# [What the exercise asks]
Copy each line below in which the word "string" occurs.
○ ○ ○
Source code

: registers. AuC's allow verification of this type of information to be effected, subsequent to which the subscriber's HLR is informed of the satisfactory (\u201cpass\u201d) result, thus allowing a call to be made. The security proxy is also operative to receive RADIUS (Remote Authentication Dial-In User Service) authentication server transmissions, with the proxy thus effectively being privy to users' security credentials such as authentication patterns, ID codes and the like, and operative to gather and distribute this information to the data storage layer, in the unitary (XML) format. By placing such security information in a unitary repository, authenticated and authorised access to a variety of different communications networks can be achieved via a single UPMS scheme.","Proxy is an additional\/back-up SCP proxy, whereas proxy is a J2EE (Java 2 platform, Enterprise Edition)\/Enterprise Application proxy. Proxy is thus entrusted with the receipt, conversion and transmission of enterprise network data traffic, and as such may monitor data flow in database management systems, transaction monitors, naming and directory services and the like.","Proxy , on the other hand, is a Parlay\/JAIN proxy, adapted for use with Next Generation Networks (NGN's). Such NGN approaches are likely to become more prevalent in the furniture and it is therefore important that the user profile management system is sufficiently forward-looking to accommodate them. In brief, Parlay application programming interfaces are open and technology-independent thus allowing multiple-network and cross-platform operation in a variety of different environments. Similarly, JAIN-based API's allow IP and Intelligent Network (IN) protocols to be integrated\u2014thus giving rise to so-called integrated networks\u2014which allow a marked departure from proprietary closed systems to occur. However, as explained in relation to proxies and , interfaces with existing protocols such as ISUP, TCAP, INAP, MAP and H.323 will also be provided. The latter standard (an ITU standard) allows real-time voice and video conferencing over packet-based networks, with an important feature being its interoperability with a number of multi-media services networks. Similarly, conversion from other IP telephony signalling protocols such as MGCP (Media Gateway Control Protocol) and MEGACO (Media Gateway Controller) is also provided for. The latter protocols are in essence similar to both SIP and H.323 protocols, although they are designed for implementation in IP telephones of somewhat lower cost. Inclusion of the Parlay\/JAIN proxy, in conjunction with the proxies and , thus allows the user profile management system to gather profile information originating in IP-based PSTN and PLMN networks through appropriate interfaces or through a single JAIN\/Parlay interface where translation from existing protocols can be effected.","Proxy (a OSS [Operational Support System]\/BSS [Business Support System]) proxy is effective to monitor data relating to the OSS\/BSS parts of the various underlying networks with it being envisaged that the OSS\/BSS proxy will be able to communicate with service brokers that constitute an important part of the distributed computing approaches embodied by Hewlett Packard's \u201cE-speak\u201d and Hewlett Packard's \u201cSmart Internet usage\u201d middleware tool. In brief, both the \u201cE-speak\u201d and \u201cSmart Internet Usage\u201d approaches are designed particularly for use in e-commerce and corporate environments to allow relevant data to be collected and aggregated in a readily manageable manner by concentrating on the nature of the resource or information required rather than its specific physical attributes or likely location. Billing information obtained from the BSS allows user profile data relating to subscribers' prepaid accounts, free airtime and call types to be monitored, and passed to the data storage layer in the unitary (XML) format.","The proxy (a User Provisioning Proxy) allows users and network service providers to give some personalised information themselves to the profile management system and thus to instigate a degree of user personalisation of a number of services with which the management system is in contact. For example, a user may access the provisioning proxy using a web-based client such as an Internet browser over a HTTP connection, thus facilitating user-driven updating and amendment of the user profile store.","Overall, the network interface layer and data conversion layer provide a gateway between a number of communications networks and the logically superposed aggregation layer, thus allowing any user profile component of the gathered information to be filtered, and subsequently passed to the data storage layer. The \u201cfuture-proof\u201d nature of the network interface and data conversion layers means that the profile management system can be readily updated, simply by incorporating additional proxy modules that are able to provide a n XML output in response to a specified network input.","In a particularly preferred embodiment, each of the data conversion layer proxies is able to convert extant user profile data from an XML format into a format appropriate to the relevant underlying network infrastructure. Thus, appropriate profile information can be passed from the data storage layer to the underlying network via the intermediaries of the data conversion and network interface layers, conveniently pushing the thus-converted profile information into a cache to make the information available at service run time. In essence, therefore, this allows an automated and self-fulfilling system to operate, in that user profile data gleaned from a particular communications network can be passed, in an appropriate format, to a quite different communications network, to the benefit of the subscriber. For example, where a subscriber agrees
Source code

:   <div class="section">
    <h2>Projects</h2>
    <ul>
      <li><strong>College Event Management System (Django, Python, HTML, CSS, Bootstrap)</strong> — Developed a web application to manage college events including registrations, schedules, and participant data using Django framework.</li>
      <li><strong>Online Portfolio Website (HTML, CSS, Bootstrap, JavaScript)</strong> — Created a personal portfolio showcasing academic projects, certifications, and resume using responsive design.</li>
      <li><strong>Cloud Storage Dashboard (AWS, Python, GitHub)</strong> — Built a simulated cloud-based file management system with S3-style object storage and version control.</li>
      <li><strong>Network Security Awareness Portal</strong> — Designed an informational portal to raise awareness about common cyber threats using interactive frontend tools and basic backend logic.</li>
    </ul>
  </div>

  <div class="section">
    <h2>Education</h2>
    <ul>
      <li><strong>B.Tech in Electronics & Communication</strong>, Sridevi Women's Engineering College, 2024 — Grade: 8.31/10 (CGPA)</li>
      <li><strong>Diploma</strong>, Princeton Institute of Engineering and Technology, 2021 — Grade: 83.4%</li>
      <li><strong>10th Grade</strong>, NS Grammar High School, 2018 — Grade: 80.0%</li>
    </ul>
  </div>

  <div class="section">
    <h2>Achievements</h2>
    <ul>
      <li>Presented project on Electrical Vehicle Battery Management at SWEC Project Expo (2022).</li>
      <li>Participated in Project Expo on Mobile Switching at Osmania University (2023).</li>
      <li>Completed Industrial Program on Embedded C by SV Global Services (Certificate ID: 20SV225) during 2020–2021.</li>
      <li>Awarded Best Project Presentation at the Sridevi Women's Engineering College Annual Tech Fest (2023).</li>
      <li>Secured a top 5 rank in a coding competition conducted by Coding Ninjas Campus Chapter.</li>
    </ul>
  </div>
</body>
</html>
○ ○ ○
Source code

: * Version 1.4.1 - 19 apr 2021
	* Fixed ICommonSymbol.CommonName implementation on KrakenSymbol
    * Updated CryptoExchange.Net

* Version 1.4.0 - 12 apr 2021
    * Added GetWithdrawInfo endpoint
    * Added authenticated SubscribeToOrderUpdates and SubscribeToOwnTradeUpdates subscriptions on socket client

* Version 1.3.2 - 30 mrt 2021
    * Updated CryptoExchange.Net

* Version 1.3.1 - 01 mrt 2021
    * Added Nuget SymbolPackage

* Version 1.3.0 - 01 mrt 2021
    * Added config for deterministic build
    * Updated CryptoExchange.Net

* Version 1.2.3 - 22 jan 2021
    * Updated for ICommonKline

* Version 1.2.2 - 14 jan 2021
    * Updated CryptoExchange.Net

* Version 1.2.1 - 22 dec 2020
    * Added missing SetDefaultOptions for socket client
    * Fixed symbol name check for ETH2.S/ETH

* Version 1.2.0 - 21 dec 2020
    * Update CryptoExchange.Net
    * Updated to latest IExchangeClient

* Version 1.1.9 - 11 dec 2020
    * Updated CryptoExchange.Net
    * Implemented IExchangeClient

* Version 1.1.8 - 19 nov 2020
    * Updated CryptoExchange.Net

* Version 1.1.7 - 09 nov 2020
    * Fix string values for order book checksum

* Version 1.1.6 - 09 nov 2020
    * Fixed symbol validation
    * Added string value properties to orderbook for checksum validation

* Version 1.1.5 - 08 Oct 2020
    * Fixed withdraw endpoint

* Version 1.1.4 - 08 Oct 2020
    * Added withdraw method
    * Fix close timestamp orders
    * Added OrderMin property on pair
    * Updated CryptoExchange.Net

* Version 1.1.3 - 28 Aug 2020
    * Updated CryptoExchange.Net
○ ○ ○
# [Completed exercise]
    * Fix string values for order book checksum
    * Added string value properties to orderbook for checksum validation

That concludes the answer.